Your task: Rewrite the lines from the beginning of the excerpt up to and including the line containing "List each element's" as a JSON list of strings, one string per line. Leave out any blank lines.

━━━ Data for this task

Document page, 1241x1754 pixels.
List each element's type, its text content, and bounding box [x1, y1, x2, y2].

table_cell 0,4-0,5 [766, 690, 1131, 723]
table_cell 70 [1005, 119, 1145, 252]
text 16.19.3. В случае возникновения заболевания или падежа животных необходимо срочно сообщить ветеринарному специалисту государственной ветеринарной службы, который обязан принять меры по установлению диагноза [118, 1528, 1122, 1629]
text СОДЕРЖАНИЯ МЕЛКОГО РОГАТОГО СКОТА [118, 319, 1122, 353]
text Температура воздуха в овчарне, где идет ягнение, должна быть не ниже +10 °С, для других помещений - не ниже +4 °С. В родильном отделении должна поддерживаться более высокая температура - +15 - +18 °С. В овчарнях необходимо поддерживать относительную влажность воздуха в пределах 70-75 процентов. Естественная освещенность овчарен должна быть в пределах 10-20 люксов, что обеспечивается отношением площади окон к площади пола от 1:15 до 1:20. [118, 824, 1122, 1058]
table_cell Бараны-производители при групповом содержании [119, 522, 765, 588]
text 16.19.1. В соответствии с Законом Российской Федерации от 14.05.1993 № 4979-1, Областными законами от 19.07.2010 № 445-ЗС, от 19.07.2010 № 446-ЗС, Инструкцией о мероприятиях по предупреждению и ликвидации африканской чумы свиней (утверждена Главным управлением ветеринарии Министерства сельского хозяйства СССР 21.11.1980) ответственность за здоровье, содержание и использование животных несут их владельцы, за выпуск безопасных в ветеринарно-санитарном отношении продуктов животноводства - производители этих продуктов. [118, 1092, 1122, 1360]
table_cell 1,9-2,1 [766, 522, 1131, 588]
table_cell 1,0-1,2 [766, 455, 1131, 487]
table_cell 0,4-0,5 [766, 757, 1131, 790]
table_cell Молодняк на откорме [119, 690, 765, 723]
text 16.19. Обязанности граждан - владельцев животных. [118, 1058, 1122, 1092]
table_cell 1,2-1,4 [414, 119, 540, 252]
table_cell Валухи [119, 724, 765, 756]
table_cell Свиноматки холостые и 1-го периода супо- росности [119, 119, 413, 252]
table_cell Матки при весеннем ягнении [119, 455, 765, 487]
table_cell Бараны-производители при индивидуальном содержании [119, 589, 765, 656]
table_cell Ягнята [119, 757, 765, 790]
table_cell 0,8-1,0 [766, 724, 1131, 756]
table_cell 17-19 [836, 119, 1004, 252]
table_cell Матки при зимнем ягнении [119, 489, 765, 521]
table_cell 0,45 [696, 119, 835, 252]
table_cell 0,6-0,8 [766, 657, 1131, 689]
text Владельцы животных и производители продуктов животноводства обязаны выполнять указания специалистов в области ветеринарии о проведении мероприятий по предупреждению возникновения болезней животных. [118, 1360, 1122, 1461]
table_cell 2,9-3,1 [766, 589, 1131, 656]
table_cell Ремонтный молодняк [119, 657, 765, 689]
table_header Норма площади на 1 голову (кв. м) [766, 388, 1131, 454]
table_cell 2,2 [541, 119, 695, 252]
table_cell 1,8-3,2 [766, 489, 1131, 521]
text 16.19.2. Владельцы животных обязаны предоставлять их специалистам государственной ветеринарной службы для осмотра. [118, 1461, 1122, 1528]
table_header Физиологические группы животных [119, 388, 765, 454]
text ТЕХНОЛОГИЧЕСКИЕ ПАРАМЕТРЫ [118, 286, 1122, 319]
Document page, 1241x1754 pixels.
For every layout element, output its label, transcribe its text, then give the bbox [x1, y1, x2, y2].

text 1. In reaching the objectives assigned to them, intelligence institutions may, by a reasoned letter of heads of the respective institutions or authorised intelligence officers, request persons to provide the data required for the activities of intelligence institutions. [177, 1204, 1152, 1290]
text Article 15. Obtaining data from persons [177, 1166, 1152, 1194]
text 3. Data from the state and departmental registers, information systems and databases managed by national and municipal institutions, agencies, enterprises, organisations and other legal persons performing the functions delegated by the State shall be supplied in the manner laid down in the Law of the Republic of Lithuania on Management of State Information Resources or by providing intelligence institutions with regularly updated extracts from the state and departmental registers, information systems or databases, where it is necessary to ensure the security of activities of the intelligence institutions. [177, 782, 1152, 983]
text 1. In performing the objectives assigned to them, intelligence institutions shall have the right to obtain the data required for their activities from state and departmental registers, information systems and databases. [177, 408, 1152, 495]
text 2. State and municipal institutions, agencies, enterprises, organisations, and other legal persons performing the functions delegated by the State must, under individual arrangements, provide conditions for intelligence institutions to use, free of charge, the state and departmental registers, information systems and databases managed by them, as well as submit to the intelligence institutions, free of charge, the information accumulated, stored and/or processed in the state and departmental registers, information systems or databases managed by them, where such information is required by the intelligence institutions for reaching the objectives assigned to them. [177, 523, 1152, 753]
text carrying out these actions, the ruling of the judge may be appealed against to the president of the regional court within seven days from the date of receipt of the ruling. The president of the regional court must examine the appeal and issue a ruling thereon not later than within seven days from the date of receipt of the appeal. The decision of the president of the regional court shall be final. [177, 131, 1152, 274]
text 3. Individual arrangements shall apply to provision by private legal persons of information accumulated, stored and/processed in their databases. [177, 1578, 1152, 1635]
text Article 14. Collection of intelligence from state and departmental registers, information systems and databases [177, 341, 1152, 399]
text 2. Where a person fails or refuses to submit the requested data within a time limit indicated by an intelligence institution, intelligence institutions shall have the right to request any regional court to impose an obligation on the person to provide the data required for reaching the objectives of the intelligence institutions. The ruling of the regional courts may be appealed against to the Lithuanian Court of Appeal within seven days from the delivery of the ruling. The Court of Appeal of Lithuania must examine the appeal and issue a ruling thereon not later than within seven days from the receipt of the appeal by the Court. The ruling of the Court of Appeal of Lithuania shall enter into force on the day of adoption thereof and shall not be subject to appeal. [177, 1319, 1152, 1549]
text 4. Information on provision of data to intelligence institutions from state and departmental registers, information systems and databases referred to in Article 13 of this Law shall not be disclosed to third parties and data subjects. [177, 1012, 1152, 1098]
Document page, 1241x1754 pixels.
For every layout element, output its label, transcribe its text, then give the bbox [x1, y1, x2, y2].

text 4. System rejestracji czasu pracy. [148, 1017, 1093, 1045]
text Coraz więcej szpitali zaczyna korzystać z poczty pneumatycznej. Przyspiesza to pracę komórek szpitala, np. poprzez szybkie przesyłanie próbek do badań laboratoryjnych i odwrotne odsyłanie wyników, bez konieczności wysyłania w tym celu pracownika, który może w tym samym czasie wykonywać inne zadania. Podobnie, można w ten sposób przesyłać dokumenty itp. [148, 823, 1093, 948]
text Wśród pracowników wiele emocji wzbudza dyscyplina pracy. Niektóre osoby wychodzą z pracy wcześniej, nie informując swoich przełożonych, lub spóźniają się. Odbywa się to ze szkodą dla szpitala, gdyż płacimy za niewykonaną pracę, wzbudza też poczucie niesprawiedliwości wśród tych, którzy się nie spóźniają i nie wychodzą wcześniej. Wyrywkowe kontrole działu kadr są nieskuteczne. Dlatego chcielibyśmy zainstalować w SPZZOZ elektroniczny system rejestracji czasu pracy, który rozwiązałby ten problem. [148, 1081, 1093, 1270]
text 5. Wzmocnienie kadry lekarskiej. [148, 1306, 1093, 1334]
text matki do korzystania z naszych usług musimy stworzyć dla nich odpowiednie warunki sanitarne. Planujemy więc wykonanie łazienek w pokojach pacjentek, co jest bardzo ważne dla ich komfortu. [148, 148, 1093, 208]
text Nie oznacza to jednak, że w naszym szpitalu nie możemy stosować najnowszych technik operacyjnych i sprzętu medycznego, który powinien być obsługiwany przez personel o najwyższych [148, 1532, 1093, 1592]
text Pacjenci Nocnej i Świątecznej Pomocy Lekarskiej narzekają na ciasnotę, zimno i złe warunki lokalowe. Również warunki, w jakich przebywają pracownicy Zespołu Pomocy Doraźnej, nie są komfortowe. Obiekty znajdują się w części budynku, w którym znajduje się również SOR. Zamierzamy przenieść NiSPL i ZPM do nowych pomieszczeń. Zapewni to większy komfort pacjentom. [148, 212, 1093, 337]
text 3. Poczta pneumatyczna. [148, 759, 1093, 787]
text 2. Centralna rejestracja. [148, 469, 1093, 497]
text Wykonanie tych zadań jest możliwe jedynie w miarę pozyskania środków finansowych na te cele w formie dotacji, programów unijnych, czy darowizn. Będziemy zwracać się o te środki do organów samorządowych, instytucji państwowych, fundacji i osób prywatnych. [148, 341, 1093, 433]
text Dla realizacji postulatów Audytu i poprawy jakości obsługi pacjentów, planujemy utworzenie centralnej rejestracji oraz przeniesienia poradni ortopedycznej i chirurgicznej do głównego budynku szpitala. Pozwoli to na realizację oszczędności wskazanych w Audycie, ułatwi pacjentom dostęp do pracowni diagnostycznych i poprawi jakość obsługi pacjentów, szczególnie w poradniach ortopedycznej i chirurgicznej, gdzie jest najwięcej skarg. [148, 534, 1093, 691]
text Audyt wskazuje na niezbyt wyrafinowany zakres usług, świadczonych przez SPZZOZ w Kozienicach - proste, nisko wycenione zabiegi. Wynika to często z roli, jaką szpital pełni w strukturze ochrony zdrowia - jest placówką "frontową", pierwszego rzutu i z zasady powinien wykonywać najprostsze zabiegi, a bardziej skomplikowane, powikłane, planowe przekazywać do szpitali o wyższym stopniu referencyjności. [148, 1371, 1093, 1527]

━━━━━━

Solution to this problem:
[
  "Document page, 1241x1754 pixels.",
  "List each element's type, its text content, and bounding box [x1, y1, x2, y2]."
]